Where was the King to be tonight? On the second floor? The north
wing? He couldn't remember. "Stop!" he yelled again,
moving forward, unslinging his rifle from his shoulder. "Stop,
I say! Stop or…"
The
gunshot stunned him! With the blast ringing in his ears he saw
the man in the overcoat crumple in silent slow motion. For a
moment he thought his rifle had misfired, but that couldn't
be right. He hadn't felt any recoil.
"Oh, shit," Whitbridge whispered behind him, and Aston
turned. The kid was standing a couple of meters away, off to
his right. He was all tangled up with his rifle.
"Mary
and Joseph!" Aston breathed. "Are you mad?"
"The
strap got caught. Somehow I…the trigger…" Whitbridge stumbled.
"I…I'm sorry."
The
corporal wiped at a slick of sweat that had appeared on his
upper lip, and his training kicked in. "Right. It's too
late for it now. You go back to your guardhouse and alert Sergeant
Alsworth. Stamp on that red jigger in the floor. That rings
a buzzer in his office. I'll see what kind of a muck-up you've
got us into."
"But…"
"Go!"
Aston ordered, pointing the way.
"I
think I killed him."
"I'd
be bloody well surprised if you didn't at this range! Now get
back to…"
"I've
got to know."
"Get
hold of yourself, guardsman! You've been given an order. Follow
it!" Aston moved away, then stopped and turned back. Whitbridge
was still there. The corporal sighed. "Well, come on then."
The
body lay face down, dark blood still pooling at the head. Whitbridge
was quite right. The man was dead, shot straight through the
neck.

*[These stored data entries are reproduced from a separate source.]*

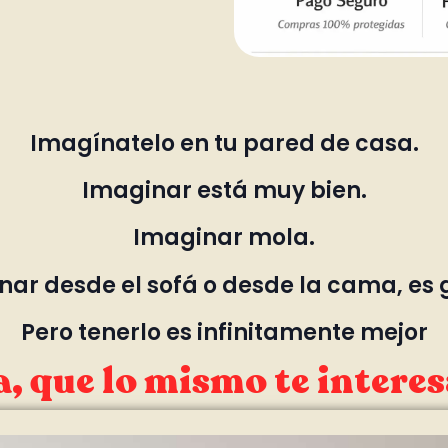
Imagínatelo en tu pared de casa.
Imaginar está muy bien.
Imaginar mola.
ar desde el sofá o desde la cama, es 
Pero tenerlo es infinitamente mejor
, que lo mismo te interes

The bullet had apparently shattered the spine.
"Oh,
my God." Whitbridge trembled.
Aston
knelt down and gingerly turned the man over so they could get
a look at him. He was young, not much older than they were.
Thin and sallow faced. Dark hair. Faded blue eyes, wide open
in surprise.
"Who
is he?" asked Whitbridge.
"How
should I know?" Aston said. "A painter."
"What?"
The
corporal lifted a can laying next to the body in his gloved
hand and turned it around to the label. Simpson's Flat Black,
it read. He pointed to a place on the wall directly below the
second floor window. "Looks like he was finished."
Whitbridge
read the words aloud: "Noting in England Woks."